■ **AIM OF THE EXERCISE**: In the wood splitter thread, retype everything from "## babzog (Nov" down to "bogydave (Nov 23, 2011)" without changing a word.

■ **PASSAGE**:
╭──
# Champion 22ton Wood Splitter - Champ or Chimp?



## babzog (Nov 23, 2011)

Anyone have any experience or opinions of the Champion 22ton splitters they sell at TSC (well, TSC in Canada, anyway).  They're on sale tomorrow (and Fri, IIRC) for $900, normally $1500.


----------



## bogydave (Nov 23, 2011)

Found this review:
***
I split a lot of wood and always take notice when I see a wood splitter I have not yet had the pleasure to look at or try out.

Today, for the first time, I encountered the Champion 22 ton log splitter which sells for anywhere between $999 and $1299. I actually got the opportunity to assist in splitting about a cord of wood with it. Here are my findings:

Pro's
1. Fairly compact and light weight. Good size tires that made it easy to relocate by hand during splitting
2. Large capacity fuell tank
3. Fairly quick cycle time and easy to operate hydraulic valve
4. Good wedge design that led to effective splitting of all sorts of wood. The wedge is actually angled such that the top cutting edge of the wedge makes contact with the log first. This seamed to help it splitter tougher logs a bit better.
╰──
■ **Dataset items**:
╭──
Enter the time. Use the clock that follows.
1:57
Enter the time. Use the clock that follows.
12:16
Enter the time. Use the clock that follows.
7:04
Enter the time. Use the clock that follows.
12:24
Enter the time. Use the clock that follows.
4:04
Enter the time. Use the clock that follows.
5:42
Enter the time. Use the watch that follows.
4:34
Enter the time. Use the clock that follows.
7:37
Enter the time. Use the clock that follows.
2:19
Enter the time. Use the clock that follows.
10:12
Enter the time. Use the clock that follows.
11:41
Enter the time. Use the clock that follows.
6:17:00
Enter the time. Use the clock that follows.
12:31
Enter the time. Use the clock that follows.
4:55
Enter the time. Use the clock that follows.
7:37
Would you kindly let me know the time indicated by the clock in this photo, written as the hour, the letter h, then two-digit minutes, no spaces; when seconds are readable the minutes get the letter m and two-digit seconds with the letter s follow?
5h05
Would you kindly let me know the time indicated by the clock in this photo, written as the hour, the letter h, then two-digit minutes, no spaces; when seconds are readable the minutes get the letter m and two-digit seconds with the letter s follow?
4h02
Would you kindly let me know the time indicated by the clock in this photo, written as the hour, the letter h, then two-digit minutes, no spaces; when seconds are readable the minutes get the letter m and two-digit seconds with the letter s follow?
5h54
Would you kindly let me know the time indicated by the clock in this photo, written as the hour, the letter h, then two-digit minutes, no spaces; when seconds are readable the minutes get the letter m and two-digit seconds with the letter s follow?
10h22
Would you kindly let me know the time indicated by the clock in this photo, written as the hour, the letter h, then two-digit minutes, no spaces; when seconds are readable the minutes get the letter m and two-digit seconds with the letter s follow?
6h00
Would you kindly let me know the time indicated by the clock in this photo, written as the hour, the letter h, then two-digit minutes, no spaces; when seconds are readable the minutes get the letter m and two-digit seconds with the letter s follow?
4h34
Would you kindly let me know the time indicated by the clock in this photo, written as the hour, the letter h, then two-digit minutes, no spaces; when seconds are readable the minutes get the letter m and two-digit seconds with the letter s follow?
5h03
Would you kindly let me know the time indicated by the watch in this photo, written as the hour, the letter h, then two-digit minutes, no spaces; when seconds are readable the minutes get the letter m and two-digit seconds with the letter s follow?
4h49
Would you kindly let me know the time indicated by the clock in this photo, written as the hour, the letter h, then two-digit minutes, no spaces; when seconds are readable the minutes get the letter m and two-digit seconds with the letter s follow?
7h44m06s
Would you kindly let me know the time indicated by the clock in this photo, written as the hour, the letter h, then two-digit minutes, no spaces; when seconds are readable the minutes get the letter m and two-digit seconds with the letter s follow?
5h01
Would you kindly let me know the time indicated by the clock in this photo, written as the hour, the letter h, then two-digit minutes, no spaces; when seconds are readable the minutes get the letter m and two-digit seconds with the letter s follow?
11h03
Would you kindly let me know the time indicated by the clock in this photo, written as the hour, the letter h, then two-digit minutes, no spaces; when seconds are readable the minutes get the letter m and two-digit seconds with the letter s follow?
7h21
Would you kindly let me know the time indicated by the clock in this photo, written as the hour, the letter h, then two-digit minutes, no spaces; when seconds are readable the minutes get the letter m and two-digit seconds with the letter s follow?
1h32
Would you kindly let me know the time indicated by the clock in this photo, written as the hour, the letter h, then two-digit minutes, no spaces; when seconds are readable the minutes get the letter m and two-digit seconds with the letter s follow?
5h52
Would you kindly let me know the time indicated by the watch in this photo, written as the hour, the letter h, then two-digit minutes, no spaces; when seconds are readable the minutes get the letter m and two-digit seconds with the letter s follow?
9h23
╰──
■ **FULL OUTPUT**:
## babzog (Nov 23, 2011)

Anyone have any experience or opinions of the Champion 22ton splitters they sell at TSC (well, TSC in Canada, anyway).  They're on sale tomorrow (and Fri, IIRC) for $900, normally $1500.


----------



## bogydave (Nov 23, 2011)